[Items stored from a collection]
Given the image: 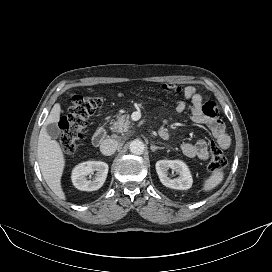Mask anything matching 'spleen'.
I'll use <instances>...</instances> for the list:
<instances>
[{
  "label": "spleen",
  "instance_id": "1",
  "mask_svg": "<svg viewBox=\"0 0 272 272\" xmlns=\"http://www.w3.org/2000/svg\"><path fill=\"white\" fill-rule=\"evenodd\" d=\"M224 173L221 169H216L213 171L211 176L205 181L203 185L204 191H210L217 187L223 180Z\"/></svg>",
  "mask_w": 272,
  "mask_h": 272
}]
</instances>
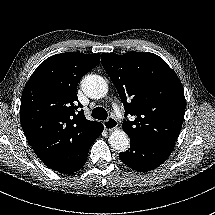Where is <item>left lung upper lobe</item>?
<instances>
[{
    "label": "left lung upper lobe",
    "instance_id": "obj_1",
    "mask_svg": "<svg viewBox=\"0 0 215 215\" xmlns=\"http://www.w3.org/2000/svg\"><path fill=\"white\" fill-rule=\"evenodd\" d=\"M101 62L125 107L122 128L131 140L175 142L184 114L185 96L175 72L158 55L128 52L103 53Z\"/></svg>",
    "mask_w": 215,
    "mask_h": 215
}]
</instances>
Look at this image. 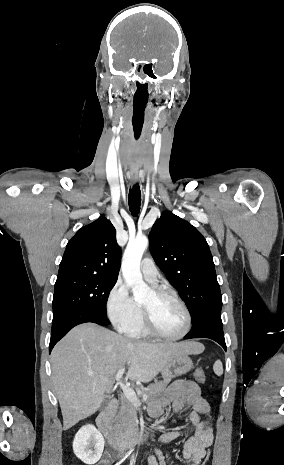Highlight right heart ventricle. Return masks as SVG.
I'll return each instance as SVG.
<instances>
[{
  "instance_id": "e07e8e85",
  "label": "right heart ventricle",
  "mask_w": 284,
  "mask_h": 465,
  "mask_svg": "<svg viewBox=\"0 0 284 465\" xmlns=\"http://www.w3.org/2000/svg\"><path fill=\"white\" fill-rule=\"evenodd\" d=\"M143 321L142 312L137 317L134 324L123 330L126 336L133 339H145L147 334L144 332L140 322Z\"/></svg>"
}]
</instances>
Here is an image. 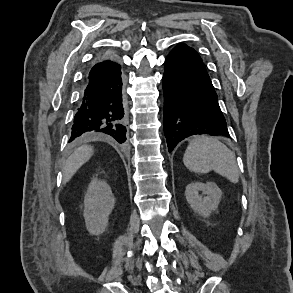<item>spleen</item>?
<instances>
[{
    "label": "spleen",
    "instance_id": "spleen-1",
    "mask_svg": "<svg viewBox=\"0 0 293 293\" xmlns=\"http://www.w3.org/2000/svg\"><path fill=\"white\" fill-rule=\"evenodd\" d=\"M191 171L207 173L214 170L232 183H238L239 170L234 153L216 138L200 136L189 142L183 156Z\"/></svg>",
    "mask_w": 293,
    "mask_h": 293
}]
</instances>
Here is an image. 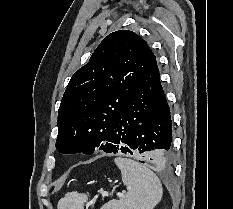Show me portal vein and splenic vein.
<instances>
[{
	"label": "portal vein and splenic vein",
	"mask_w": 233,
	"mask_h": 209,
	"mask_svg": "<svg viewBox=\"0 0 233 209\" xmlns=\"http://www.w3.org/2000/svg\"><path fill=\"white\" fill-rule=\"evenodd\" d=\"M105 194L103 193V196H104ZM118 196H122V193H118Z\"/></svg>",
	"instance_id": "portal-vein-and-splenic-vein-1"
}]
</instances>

- TO DO: Filter the data above, keeping only the lines that contain the string "xmlns". Copy each of those lines in full.

- FULL ANSWER:
  "mask_svg": "<svg viewBox=\"0 0 272 272\" xmlns=\"http://www.w3.org/2000/svg\"><path fill=\"white\" fill-rule=\"evenodd\" d=\"M224 173L221 169H216L213 171L211 176L205 181L203 185L204 191H210L217 187L223 180Z\"/></svg>",
    "mask_svg": "<svg viewBox=\"0 0 215 215\" xmlns=\"http://www.w3.org/2000/svg\"><path fill=\"white\" fill-rule=\"evenodd\" d=\"M101 62L125 107L122 128L131 140L175 142L184 114L185 96L175 72L158 55L128 52L103 53Z\"/></svg>",
  "mask_svg": "<svg viewBox=\"0 0 284 465\" xmlns=\"http://www.w3.org/2000/svg\"><path fill=\"white\" fill-rule=\"evenodd\" d=\"M143 321L142 312L137 317L134 324L123 330L126 336L133 339H145L147 334L144 332L140 322Z\"/></svg>"
    "mask_svg": "<svg viewBox=\"0 0 293 293\" xmlns=\"http://www.w3.org/2000/svg\"><path fill=\"white\" fill-rule=\"evenodd\" d=\"M191 171L207 173L214 170L232 183H238L239 170L234 153L216 138L200 136L189 142L183 156Z\"/></svg>",
	"mask_svg": "<svg viewBox=\"0 0 233 209\" xmlns=\"http://www.w3.org/2000/svg\"><path fill=\"white\" fill-rule=\"evenodd\" d=\"M105 194L103 193V196H104ZM118 196H122V193H118Z\"/></svg>",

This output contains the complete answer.